We took an elevator up to the NICU, an intimidating place not only in name. After being scanned for valid IDs, checked against the allowed guests, and thoroughly looked up and down by the head nurse, we were allowed to proceed into the inner sanctuary.
The magnetic lock clicked; we walked inside. Before we could go more than five feet, my wife and I turned aside and scrubbed our arms up to the elbow for three and a half minutes. We then cleaned under our nails, dried our arms, and put a smock on over our clothes.
Finally, we could go forward.
We walked up to the chambers the girls lay in, and within seconds someone asked if we could be helped. If you have not noticed, the hospital takes the NICU and premature babies seriously.
I stood looking at the little girls full of needles, cords, tubes moving their little twenty-five week old arms and legs.

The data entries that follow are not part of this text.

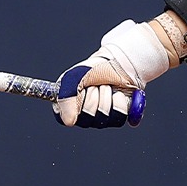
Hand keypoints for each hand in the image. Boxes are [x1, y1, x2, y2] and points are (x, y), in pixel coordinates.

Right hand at [53, 19, 171, 128]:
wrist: (117, 64)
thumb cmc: (94, 69)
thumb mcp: (75, 77)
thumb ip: (67, 98)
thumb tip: (70, 122)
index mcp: (69, 107)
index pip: (68, 118)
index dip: (78, 102)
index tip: (82, 89)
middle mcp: (84, 117)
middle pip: (87, 119)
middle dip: (93, 96)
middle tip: (96, 85)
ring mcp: (101, 119)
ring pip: (103, 119)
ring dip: (106, 97)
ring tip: (107, 87)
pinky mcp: (118, 118)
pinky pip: (119, 118)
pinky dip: (119, 101)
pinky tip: (118, 93)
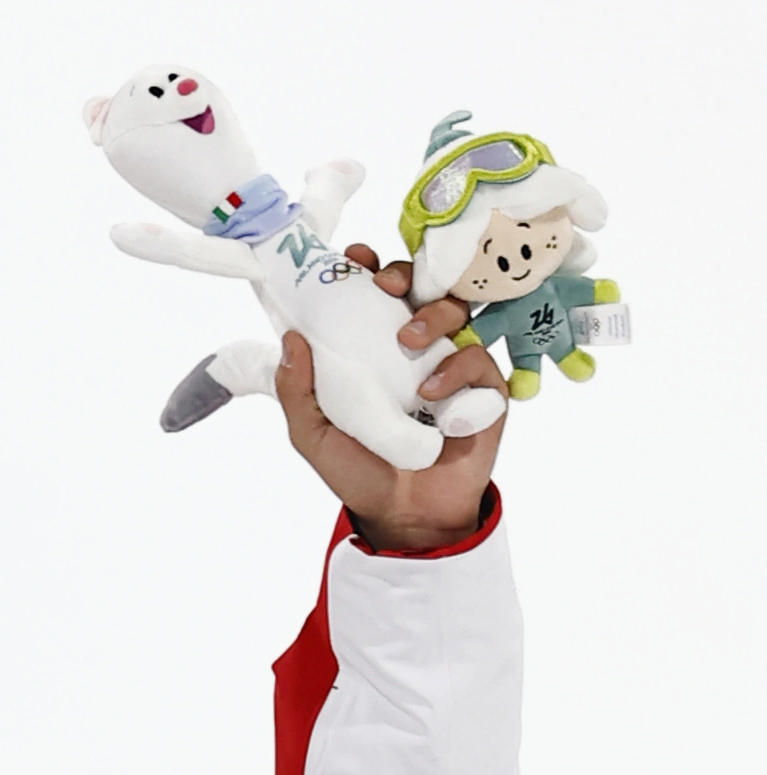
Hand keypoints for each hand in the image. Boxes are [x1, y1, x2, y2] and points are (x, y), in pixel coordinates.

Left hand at [276, 260, 502, 551]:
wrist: (404, 516)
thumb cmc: (361, 471)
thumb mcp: (315, 436)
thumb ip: (299, 394)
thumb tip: (289, 340)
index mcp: (374, 349)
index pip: (374, 295)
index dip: (367, 269)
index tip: (355, 258)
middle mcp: (415, 348)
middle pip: (418, 289)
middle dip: (404, 274)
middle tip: (385, 284)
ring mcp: (452, 364)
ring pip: (455, 310)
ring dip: (433, 314)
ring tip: (408, 340)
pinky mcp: (484, 388)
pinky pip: (477, 358)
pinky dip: (455, 368)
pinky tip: (431, 393)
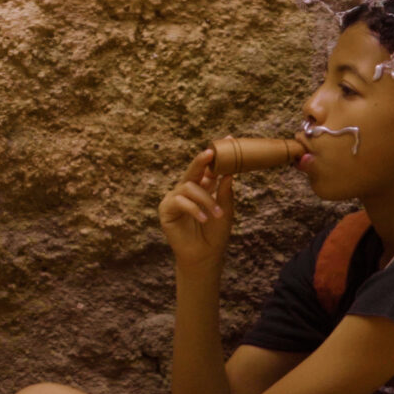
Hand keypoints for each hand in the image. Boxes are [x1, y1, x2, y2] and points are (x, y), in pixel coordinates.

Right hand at [159, 147, 234, 269]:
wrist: (204, 255)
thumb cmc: (215, 233)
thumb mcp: (225, 209)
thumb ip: (224, 191)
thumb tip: (228, 172)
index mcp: (201, 187)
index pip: (207, 168)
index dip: (214, 155)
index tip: (227, 138)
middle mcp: (186, 190)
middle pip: (192, 170)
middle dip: (201, 160)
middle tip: (210, 153)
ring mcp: (174, 198)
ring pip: (189, 187)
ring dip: (206, 199)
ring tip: (217, 214)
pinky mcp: (165, 210)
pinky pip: (179, 201)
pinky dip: (194, 209)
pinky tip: (204, 218)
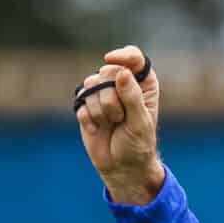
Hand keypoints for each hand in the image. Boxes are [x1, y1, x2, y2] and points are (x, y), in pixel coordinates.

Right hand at [77, 45, 163, 204]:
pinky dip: (88, 119)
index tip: (111, 59)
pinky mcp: (86, 104)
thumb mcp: (140, 122)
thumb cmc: (138, 144)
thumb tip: (122, 72)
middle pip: (108, 72)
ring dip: (101, 111)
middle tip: (121, 118)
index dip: (123, 55)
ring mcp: (102, 92)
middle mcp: (121, 83)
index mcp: (142, 84)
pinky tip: (97, 129)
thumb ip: (132, 97)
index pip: (134, 58)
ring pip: (91, 86)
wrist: (121, 166)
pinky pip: (81, 102)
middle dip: (112, 99)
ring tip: (112, 124)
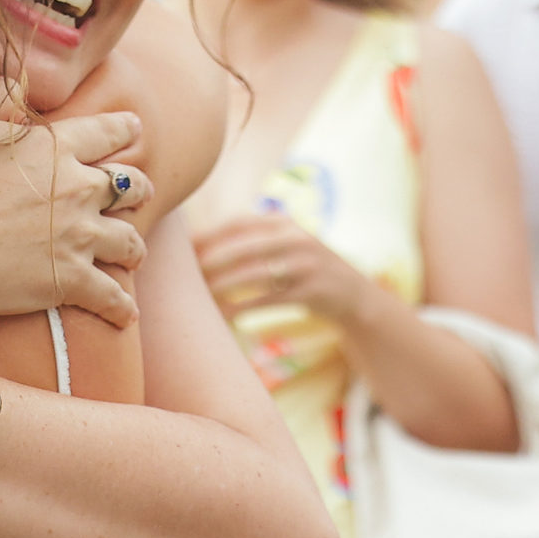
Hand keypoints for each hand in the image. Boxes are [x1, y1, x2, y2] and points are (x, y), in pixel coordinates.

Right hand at [0, 95, 150, 328]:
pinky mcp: (70, 281)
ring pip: (130, 241)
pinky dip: (122, 306)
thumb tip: (12, 79)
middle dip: (139, 190)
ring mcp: (79, 237)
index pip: (110, 131)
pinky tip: (126, 314)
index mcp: (57, 146)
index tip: (133, 131)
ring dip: (135, 248)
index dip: (125, 130)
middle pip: (132, 185)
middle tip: (137, 198)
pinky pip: (112, 296)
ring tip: (134, 255)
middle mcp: (79, 188)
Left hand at [191, 213, 377, 324]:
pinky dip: (243, 307)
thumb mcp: (284, 245)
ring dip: (226, 285)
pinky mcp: (311, 291)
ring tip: (203, 294)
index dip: (210, 234)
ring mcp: (306, 265)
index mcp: (283, 223)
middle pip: (247, 246)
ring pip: (257, 274)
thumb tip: (197, 246)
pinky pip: (269, 299)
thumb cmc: (302, 269)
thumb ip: (251, 242)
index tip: (185, 248)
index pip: (240, 223)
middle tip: (190, 271)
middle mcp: (296, 239)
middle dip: (216, 258)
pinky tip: (224, 314)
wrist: (352, 293)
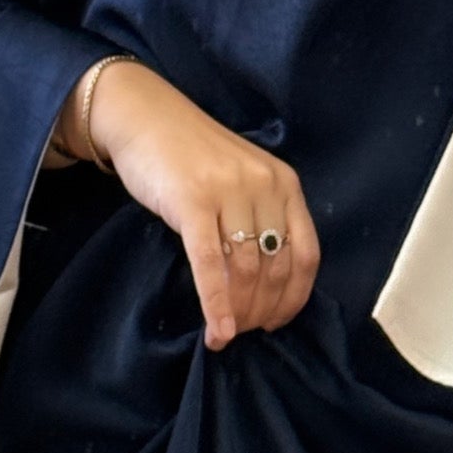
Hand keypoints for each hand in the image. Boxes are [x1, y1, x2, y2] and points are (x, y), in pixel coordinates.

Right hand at [77, 60, 320, 350]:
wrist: (144, 118)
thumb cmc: (191, 156)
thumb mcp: (241, 180)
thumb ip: (260, 218)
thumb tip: (264, 287)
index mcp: (284, 182)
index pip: (307, 254)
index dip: (294, 298)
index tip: (276, 323)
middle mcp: (265, 186)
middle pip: (277, 268)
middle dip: (262, 311)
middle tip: (244, 333)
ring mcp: (230, 192)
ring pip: (247, 270)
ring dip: (239, 313)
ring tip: (226, 334)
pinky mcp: (193, 202)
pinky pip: (211, 264)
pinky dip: (216, 304)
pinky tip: (217, 330)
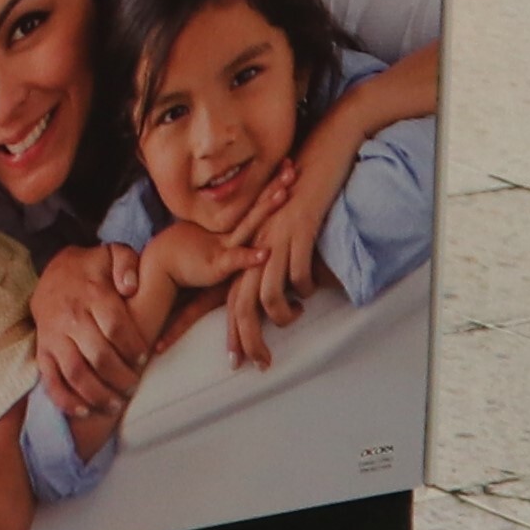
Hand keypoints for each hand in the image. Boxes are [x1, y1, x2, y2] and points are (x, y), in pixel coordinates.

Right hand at [30, 242, 154, 430]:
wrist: (53, 271)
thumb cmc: (91, 268)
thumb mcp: (112, 252)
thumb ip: (127, 262)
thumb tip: (130, 287)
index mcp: (91, 294)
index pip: (116, 327)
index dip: (134, 347)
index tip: (145, 358)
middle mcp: (70, 317)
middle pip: (98, 355)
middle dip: (121, 376)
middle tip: (134, 384)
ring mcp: (53, 335)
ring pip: (75, 371)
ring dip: (97, 393)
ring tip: (116, 404)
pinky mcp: (42, 349)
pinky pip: (50, 378)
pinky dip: (65, 399)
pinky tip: (84, 411)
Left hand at [216, 175, 309, 370]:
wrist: (310, 165)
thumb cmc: (293, 204)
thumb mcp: (274, 240)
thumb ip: (269, 268)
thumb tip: (276, 300)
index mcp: (244, 252)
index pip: (224, 297)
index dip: (218, 328)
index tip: (220, 357)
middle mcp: (253, 248)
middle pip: (240, 303)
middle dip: (247, 338)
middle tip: (256, 363)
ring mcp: (273, 241)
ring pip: (267, 293)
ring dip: (282, 315)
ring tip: (294, 317)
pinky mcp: (296, 232)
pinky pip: (298, 272)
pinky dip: (305, 288)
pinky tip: (310, 289)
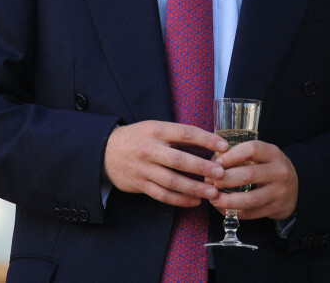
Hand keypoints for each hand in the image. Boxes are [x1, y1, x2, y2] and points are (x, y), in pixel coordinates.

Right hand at [102, 120, 228, 207]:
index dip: (206, 139)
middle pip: (179, 160)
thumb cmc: (137, 138)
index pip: (185, 133)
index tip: (223, 146)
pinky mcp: (140, 185)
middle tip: (220, 173)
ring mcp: (144, 169)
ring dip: (194, 188)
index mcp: (156, 130)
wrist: (105, 151)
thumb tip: (208, 142)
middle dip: (202, 167)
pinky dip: (180, 199)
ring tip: (212, 192)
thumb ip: (178, 136)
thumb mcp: (155, 128)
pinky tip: (194, 201)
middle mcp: (150, 149)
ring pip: (172, 181)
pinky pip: (163, 195)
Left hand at [208, 140, 297, 220]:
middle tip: (210, 181)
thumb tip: (213, 162)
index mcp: (273, 153)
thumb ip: (242, 155)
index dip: (231, 155)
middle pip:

I was astounded at the level of life these two babies showed. Chests heaved defying the icy cold grips of death. These little twelve-inch, one & a half pound marvels were vibrant! One of the babies kicked her legs and moved her arms several times.
Babies in the NICU ward have their own doctor. Twelve nurses rotate shifts to cover and care for the babies. Hundreds of thousands of dollars of machines stood alert watching and beeping while these little champions battle and grow.
I stood inside a paradox.
Because less than three floors below, babies this age were being aborted.
My mind was struck with a sobering thought: what makes those little babies any different than these two precious girls laboring to breathe before my eyes? All political comments and points aside—how are the babies being given 24/7 care on one floor while life of the same age is snuffed out just floors below? I do not buy the myth and lie fetuses are not human beings until living on their own. I cannot. I witnessed two baby girls breathing in a world they should not have seen for another three or four months. Only an emergency c-section separated these twenty-five week old babies from their peers.
One day after the fortieth anniversary of Roe vs. Wade, I am left speechless. I cannot understand how a place dedicated to protecting twenty-five week old premature babies does not see a distinction between them and the blobs of tissue being aborted.
Why are we so blind to this paradox of life and death?
We are willing to spend hundreds of thousands of dollars to save premature infants, but we turn a blind eye to the murdering of fetuses the same age. Why so blind, my friends?